Considered by many to be Fuentes’ all-time masterpiece… a roller-coaster tour of post-revolutionary Mexican urban history. It’s all there, from roughneck taxi drivers and prostitues trying to make their daily bread, to bored members of a fading aristocracy, of which only the double-barreled names remain. The novel’s diverse characters meet and unmeet in a bizarre range of social situations, ever-observed by the Spanish-Indigenous hybrid Ixca Cienfuegos. Cienfuegos, a type of Greek Chorus character who watches the ups and downs of the novel’s cast like a mad-scientist doing an experiment, doesn’t hesitate to drop in for a chat to the characters, provoking them to pour out their hearts in sometimes tedious monologues. If you have a basic grasp of Mexico’s history you’ll understand this novel better, although if you don’t know the history, a stack of not too subtle symbols will help you out. … If you want to see how the thinking behind Octavio Paz’s Labyrinth of Solitude would work, applied to a TV mini-series, and have a few days to spare, give it a go.

I would have said “telenovela” instead of “mini-series” — something developed the same year La Region was first published and destined, with their interlocking stories of social class conflicts, coincidence and recurring themes, to be the defining Mexican style of story-telling.

Like La muerte de Artemio Cruz (1962) or the 1999 complimentary novel (featuring some of the same characters) Los años con Laura Díaz, Fuentes writes of the Mexican Revolution and its aftermath — the triumphs, tragedies and ironies of the nations’ always uncertain modernity with a filmmaker’s — or telenovelista’s — eye.

Regrettably only “The Old Gringo” (El viejo gringo) has made it to the big screen, but that novel deals with a minor incident of the Mexican Revolution (the disappearance of Hearst correspondent, Civil War veteran and short story writer Ambrose Bierce) and — probably making Fuentes cry all the way to the bank — was only made because the Italian producers could use well-known Hollywood actors and could deal in Mexican stereotypes. And, two of the three protagonists are gringos.

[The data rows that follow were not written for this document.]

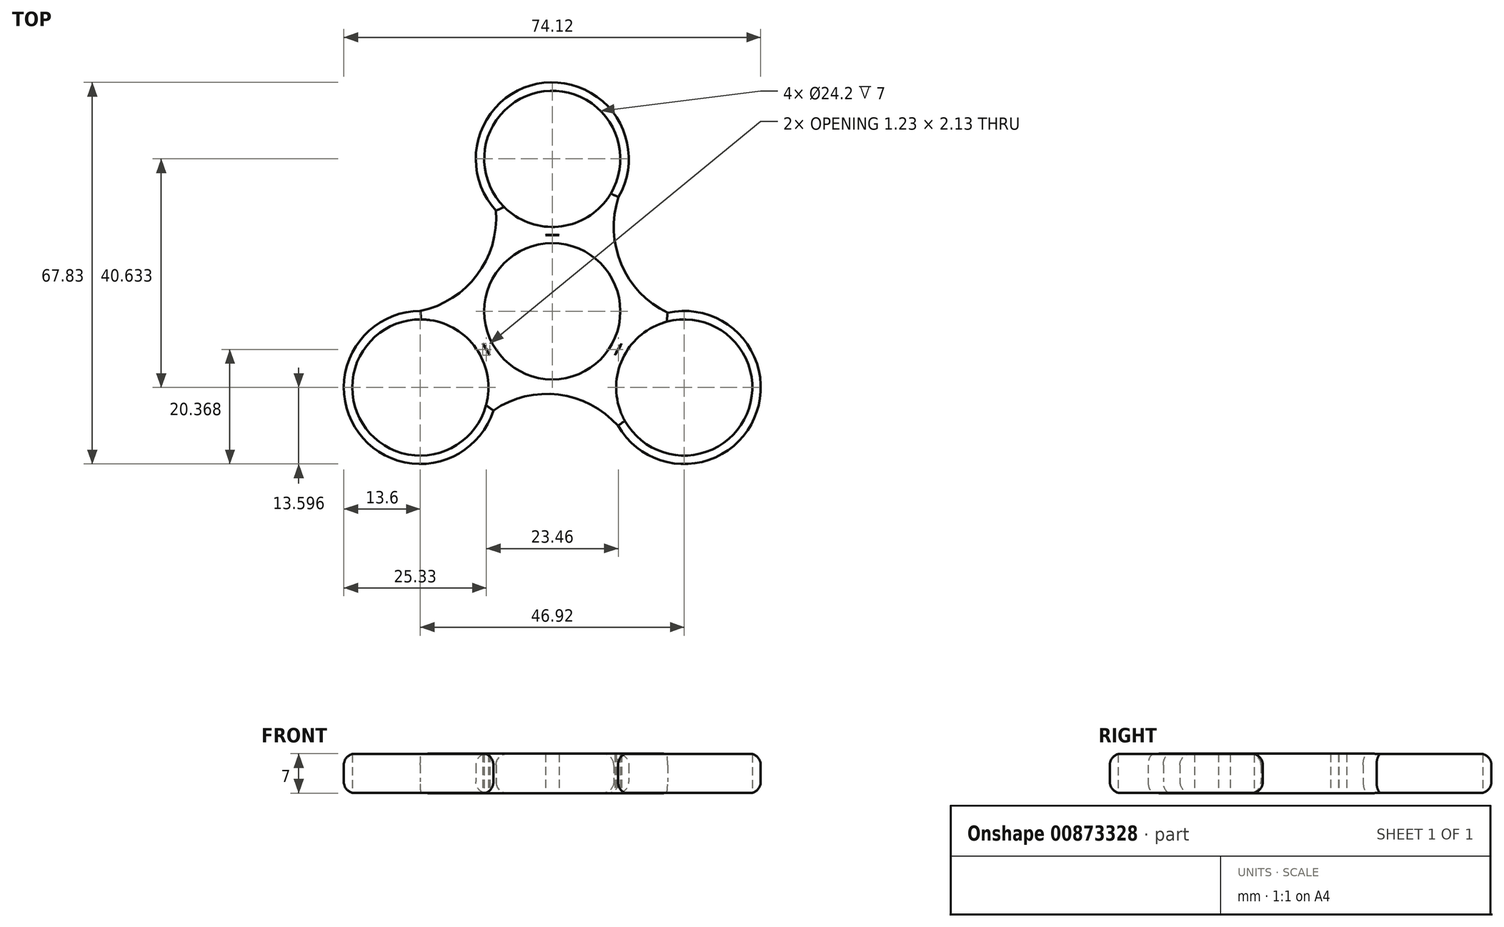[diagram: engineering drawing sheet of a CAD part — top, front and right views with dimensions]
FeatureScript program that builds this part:
annotation { "Feature Type Name" : "Feature", "Feature Type Description" : "" }
export const myFeature = defineFeature(function(context is Context, id is Id, definition is map)
    precondition{}
    {
        {
            var Q0;
            Q0=qCreatedBy(makeId("Top.planeOp"),FACE);
            var sketch = newSketch(context, id + "F0", { "sketchPlane" : qUnion([Q0])});
            skCircle(sketch, "E0", {"center": v(0, 0) * mm, "radius": 12.1 * mm});
            skCircle(sketch, "E1", {"center": v(0, 0) * mm, "radius": 13.6 * mm});
            skCircle(sketch, "E2", {"center": v(0, 27.09) * mm, "radius": 12.1 * mm});
            skCircle(sketch, "E3", {"center": v(0, 27.09) * mm, "radius": 13.6 * mm});
            skCircle(sketch, "E4.1.0", {"center": v(-23.46, -13.54) * mm, "radius": 13.6 * mm});
            skCircle(sketch, "E4.1.1", {"center": v(-23.46, -13.54) * mm, "radius": 12.1 * mm});
            skCircle(sketch, "E4.2.0", {"center": v(23.46, -13.54) * mm, "radius": 13.6 * mm});
            skCircle(sketch, "E4.2.1", {"center": v(23.46, -13.54) * mm, "radius": 12.1 * mm});
            skArc(sketch, "E5", {"start": v(-23.46, 0.06) * mm, "mid": v(-11, 10.82) * mm, "end": v(-13.6, 27.09) * mm});
            skArc(sketch, "E6.1.0", {"start": v(11.68, -20.34) * mm, "mid": v(-3.88, -14.94) * mm, "end": v(-16.66, -25.32) * mm});
            skArc(sketch, "E6.2.0", {"start": v(11.78, 20.29) * mm, "mid": v(14.87, 4.11) * mm, "end": v(30.26, -1.77) * mm});
            skSolve(sketch);
        }
        {
            var Q0;
            {var subQ0=sQuery(id+"F0.wireOp",EDGE,"E4.1.0");var subQ2=sQuery(id+"F0.wireOp",EDGE,"E1");var subQ3=makeQuery(id+"F0.imprint","INTERSECT",VERTEX,{"disambiguationData":[OD(0.0)],"derivedFrom":[subQ2,subQ0]});Q0=makeQuery(id+"F0.imprint","IMPRINT",FACE,{"disambiguationData":[TD([[makeQuery(id+"F0.imprint","IMPRINT",EDGE,{"disambiguationData":[TD([[subQ3,-1.0]])],"derivedFrom":subQ2}),-1.0]])]});}
            var Q1;
            {var subQ0=sQuery(id+"F0.wireOp",EDGE,"E6.1.0");var subQ1=sQuery(id+"F0.wireOp",EDGE,"E4.1.0");var subQ2=makeQuery(id+"F0.imprint","INTERSECT",VERTEX,{"disambiguationData":[OD(0.0)],"derivedFrom":[subQ1,subQ0]});Q1=makeQuery(id+"F0.imprint","IMPRINT",FACE,{"disambiguationData":[TD([[makeQuery(id+"F0.imprint","IMPRINT",EDGE,{"disambiguationData":[TD([[subQ2,-1.0]])],"derivedFrom":subQ1}),1.0]])]});}
            var Q2;
            {var subQ0=sQuery(id+"F0.wireOp",EDGE,"E4.1.0");var subQ1=sQuery(id+"F0.wireOp",EDGE,"E1");var subQ2=makeQuery(id+"F0.imprint","INTERSECT",VERTEX,{"disambiguationData":[OD(1.0)],"derivedFrom":[subQ1,subQ0]});Q2=makeQuery(id+"F0.imprint","IMPRINT",FACE,{"disambiguationData":[TD([[makeQuery(id+"F0.imprint","IMPRINT",EDGE,{"disambiguationData":[TD([[subQ2,-1.0]])],"derivedFrom":subQ1}),-1.0]])]});}
            var Q3;
            {var subQ0=sQuery(id+"F0.wireOp",EDGE,"E3");var subQ1=sQuery(id+"F0.wireOp",EDGE,"E1");var subQ2=makeQuery(id+"F0.imprint","INTERSECT",VERTEX,{"disambiguationData":[OD(1.0)],"derivedFrom":[subQ1,subQ0]});Q3=makeQuery(id+"F0.imprint","IMPRINT",FACE,{"disambiguationData":[TD([[makeQuery(id+"F0.imprint","IMPRINT",EDGE,{"disambiguationData":[TD([[subQ2,1.0]])],"derivedFrom":subQ1}),-1.0]])]});}
            var Q4;
            {var subQ0=sQuery(id+"F0.wireOp",EDGE,"E3");var subQ1=sQuery(id+"F0.wireOp",EDGE,"E1");var subQ2=makeQuery(id+"F0.imprint","INTERSECT",VERTEX,{"disambiguationData":[OD(0.0)],"derivedFrom":[subQ1,subQ0]});Q4=makeQuery(id+"F0.imprint","IMPRINT",FACE,{"disambiguationData":[TD([[makeQuery(id+"F0.imprint","IMPRINT",EDGE,{"disambiguationData":[TD([[subQ2,-1.0]])],"derivedFrom":subQ1}),-1.0]])]});}
            var Q5;
            Q5=makeQuery(id+"F0.imprint","IMPRINT",FACE,{"disambiguationData":[TD([[makeQuery(id+"F0.imprint","IMPRINT",EDGE,{"derivedFrom":sQuery(id+"F0.wireOp",EDGE,"E0")}),-1.0]])]});
            var Q6;
            {var subQ0=sQuery(id+"F0.wireOp",EDGE,"E3");var subQ2=sQuery(id+"F0.wireOp",EDGE,"E1");var subQ4=makeQuery(id+"F0.imprint","INTERSECT",VERTEX,{"disambiguationData":[OD(0.0)],"derivedFrom":[subQ2,subQ0]});Q6=makeQuery(id+"F0.imprint","IMPRINT",FACE,{"disambiguationData":[TD([[makeQuery(id+"F0.imprint","IMPRINT",EDGE,{"disambiguationData":[TD([[subQ4,1.0]])],"derivedFrom":subQ2}),-1.0]])]});}
            var Q7;
            {var subQ0=sQuery(id+"F0.wireOp",EDGE,"E5");var subQ1=sQuery(id+"F0.wireOp",EDGE,"E2");var subQ2=makeQuery(id+"F0.imprint","INTERSECT",VERTEX,{"disambiguationData":[OD(0.0)],"derivedFrom":[subQ1,subQ0]});Q7=makeQuery(id+"F0.imprint","IMPRINT",FACE,{"disambiguationData":[TD([[makeQuery(id+"F0.imprint","IMPRINT",EDGE,{"disambiguationData":[TD([[subQ2,1.0]])],"derivedFrom":subQ1}),-1.0]])]});}
            var Q8;
            {var subQ0=sQuery(id+"F0.wireOp",EDGE,"E6.2.0");var subQ1=sQuery(id+"F0.wireOp",EDGE,"E4.2.0");var subQ2=makeQuery(id+"F0.imprint","INTERSECT",VERTEX,{"disambiguationData":[OD(0.0)],"derivedFrom":[subQ1,subQ0]});Q8=makeQuery(id+"F0.imprint","IMPRINT",FACE,{"disambiguationData":[TD([[makeQuery(id+"F0.imprint","IMPRINT",EDGE,{"disambiguationData":[TD([[subQ2,-1.0]])],"derivedFrom":subQ1}),1.0]])]});}
            var Q9;
            {var subQ0=sQuery(id+"F0.wireOp",EDGE,"E4.2.0");var subQ2=sQuery(id+"F0.wireOp",EDGE,"E1");var subQ3=makeQuery(id+"F0.imprint","INTERSECT",VERTEX,{"disambiguationData":[OD(0.0)],"derivedFrom":[subQ2,subQ0]});Q9=makeQuery(id+"F0.imprint","IMPRINT",FACE,{"disambiguationData":[TD([[makeQuery(id+"F0.imprint","IMPRINT",EDGE,{"disambiguationData":[TD([[subQ3,-1.0]])],"derivedFrom":subQ2}),-1.0]])]});}
            extrude(context, id + "F1", {"entities" : qUnion([Q0, Q1, Q2, Q3, Q4, Q5, Q6, Q7, Q8, Q9]), "depth" : 7 * mm, "offsetDistance" : 25 * mm});
        }
        {
            var Q0;
            Q0=makeQuery(id+"F1.opExtrude","CAP_EDGE",EDGE,{"disambiguationData":[OSD([sQuery(id+"F0.wireOp",EDGE,"E6.1.0")])],"isStart":false});
            var Q1;
            {var subQ0=sQuery(id+"F0.wireOp",EDGE,"E4.1.0");var subQ1=sQuery(id+"F0.wireOp",EDGE,"E6.1.0");var subQ2=makeQuery(id+"F0.imprint","INTERSECT",VERTEX,{"disambiguationData":[OD(0.0)],"derivedFrom":[subQ0,subQ1]});Q1=makeQuery(id+"F1.opExtrude","CAP_EDGE",EDGE,{"disambiguationData":[OSD([subQ0]),TDD([makeQuery(id+"F0.imprint","IMPRINT",EDGE,{"disambiguationData":[TD([[subQ2,-1.0]])],"derivedFrom":subQ0}),makeQuery(id+"F0.imprint","IMPRINT",EDGE,{"disambiguationData":[TD([[makeQuery(id+"F0.imprint","INTERSECT",VERTEX,{"derivedFrom":[subQ0,sQuery(id+"F0.wireOp",EDGE,"E5")]}),-1.0]])],"derivedFrom":subQ0})])],"isStart":false});}
            var Q2;
            Q2=makeQuery(id+"F1.opExtrude","CAP_EDGE",EDGE,{"disambiguationData":[OSD([sQuery(id+"F0.wireOp",EDGE,"E5")])],"isStart":false});
            var Q3;
            {var subQ0=sQuery(id+"F0.wireOp",EDGE,"E5");var subQ1=sQuery(id+"F0.wireOp",EDGE,"E3");var subQ2=makeQuery(id+"F0.imprint","INTERSECT",VERTEX,{"disambiguationData":[OD(0.0)],"derivedFrom":[subQ1,subQ0]});Q3=makeQuery(id+"F1.opExtrude","CAP_EDGE",EDGE,{"disambiguationData":[OSD([subQ1]),TDD([makeQuery(id+"F0.imprint","IMPRINT",EDGE,{"disambiguationData":[TD([[subQ2,-1.0]])],"derivedFrom":subQ1}),makeQuery(id+"F0.imprint","IMPRINT",EDGE,{"disambiguationData":[TD([[subQ2,1.0]])],"derivedFrom":subQ1})])],"isStart":false});}
            var Q4;
            Q4=makeQuery(id+"F1.opExtrude","CAP_EDGE",EDGE,{"disambiguationData":[OSD([sQuery(id+"F0.wireOp",EDGE,"E6.2.0")])],"isStart":false});
            var Q5;
            {var subQ0=sQuery(id+"F0.wireOp",EDGE,"E4.2.0");var subQ1=sQuery(id+"F0.wireOp",EDGE,"E6.2.0");var subQ2=makeQuery(id+"F0.imprint","INTERSECT",VERTEX,{"disambiguationData":[OD(0.0)],"derivedFrom":[subQ0,subQ1]});Q5=makeQuery(id+"F1.opExtrude","CAP_EDGE",EDGE,{"disambiguationData":[OSD([subQ0]),TDD([makeQuery(id+"F0.imprint","IMPRINT",EDGE,{"disambiguationData":[TD([[subQ2,-1.0]])],"derivedFrom":subQ0}),makeQuery(id+"F0.imprint","IMPRINT",EDGE,{"disambiguationData":[TD([[makeQuery(id+"F0.imprint","INTERSECT",VERTEX,{"derivedFrom":[subQ0,sQuery(id+"F0.wireOp",EDGE,"E6.1.0")]}),-1.0]])],"derivedFrom":subQ0})])],"isStart":false});}
            var Q6;
            Q6=makeQuery(id+"F1.opExtrude","CAP_EDGE",EDGE,{"disambiguationData":[OSD([sQuery(id+"F0.wireOp",EDGE,"E6.1.0")])],"isStart":true});
            var Q7;
            Q7=makeQuery(id+"F1.opExtrude","CAP_EDGE",EDGE,{"disambiguationData":[OSD([sQuery(id+"F0.wireOp",EDGE,"E6.2.0")])],"isStart":true});
            var Q8;
            {var subQ0=sQuery(id+"F0.wireOp",EDGE,"E4.2.0");var subQ1=sQuery(id+"F0.wireOp",EDGE,"E6.2.0");var subQ2=makeQuery(id+"F0.imprint","INTERSECT",VERTEX,{"disambiguationData":[OD(0.0)],"derivedFrom":[subQ0,subQ1]});Q8=makeQuery(id+"F1.opExtrude","CAP_EDGE",EDGE,{"disambiguationData":[OSD([subQ0]),TDD([makeQuery(id+"F0.imprint","IMPRINT",EDGE,{"disambiguationData":[TD([[subQ2,-1.0]])],"derivedFrom":subQ0}),makeQuery(id+"F0.imprint","IMPRINT",EDGE,{"disambiguationData":[TD([[makeQuery(id+"F0.imprint","INTERSECT",VERTEX,{"derivedFrom":[subQ0,sQuery(id+"F0.wireOp",EDGE,"E6.1.0")]}),-1.0]])],"derivedFrom":subQ0})])],"isStart":true});}
            var Q9;
            {var subQ0=sQuery(id+"F0.wireOp",EDGE,"E4.1.0");var subQ1=sQuery(id+"F0.wireOp",EDGE,"E6.1.0");var subQ2=makeQuery(id+"F0.imprint","INTERSECT",VERTEX,{"disambiguationData":[OD(0.0)],"derivedFrom":[subQ0,subQ1]});Q9=makeQuery(id+"F1.opExtrude","CAP_EDGE",EDGE,{"disambiguationData":[OSD([subQ0]),TDD([makeQuery(id+"F0.imprint","IMPRINT",EDGE,{"disambiguationData":[TD([[subQ2,-1.0]])],"derivedFrom":subQ0}),makeQuery(id+"F0.imprint","IMPRINT",EDGE,{"disambiguationData":[TD([[makeQuery(id+"F0.imprint","INTERSECT",VERTEX,{"derivedFrom":[subQ0,sQuery(id+"F0.wireOp",EDGE,"E5")]}),-1.0]])],"derivedFrom":subQ0})])],"isStart":true});}
            var Q10;
            {var subQ0=sQuery(id+"F0.wireOp",EDGE,"E5");var subQ1=sQuery(id+"F0.wireOp",EDGE,"E3");var subQ2=makeQuery(id+"F0.imprint","INTERSECT",VERTEX,{"disambiguationData":[OD(0.0)],"derivedFrom":[subQ1,subQ0]});Q10=makeQuery(id+"F1.opExtrude","CAP_EDGE",EDGE,{"disambiguationData":[OSD([subQ1]),TDD([makeQuery(id+"F0.imprint","IMPRINT",EDGE,{"disambiguationData":[TD([[subQ2,-1.0]])],"derivedFrom":subQ1}),makeQuery(id+"F0.imprint","IMPRINT",EDGE,{"disambiguationData":[TD([[subQ2,1.0]])],"derivedFrom":subQ1})])],"isStart":true});}
            var Q11;
            Q11=makeQuery(id+"F1.opExtrude","CAP_EDGE",EDGE,{"disambiguationData":[OSD([sQuery(id+"F0.wireOp",EDGE,"E5")])],"isStart":true});
            fillet(context, id + "F2", {"entities" : qUnion([Q0, Q1, Q2, Q3, Q4, Q5, Q6, Q7, Q8, Q9, Q10, Q11]), "radius" : 2 * mm, "tangentPropagation" : true, "allowEdgeOverflow" : false});
        }
    });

Gachupines and Gringos have caught Fuente’s eye in the last few years.   As a companion piece to a television series on Latin America’s Hispanidad, he wrote El espijo enterrada (The Buried Mirror), his reflections on Spanish colonialism.  “His black comedy “Eagle’s Throne” tells the story of a futuristic “war on drugs” with U.S. President Condaleeza Rice resorting to magic to manipulate the election to replace multi-term President Vicente Fox.  A 93-year old Fidel Castro still holds power in this novel, set in 2020.   In 2006, he wrote “Contra Bush” — which is what you’d expect from a Mexican, though Fuentes is a bit further to the right than most of his contemporaries and the  main current of Mexican intelligencia.  Like many others, he backed Vicente Fox and the conservative PAN party’s attempts to break the stranglehold PRI had on the presidency in 2000.  Unlike the others, he continued to support the Fox administration, though with some distaste, now — as in his childhood — viewing his country from abroad.

Perhaps best able to view his people and his city, like the God Tezacatlipolco, only through a smoky mirror… or though a foggy one.  Fuentes lives in London.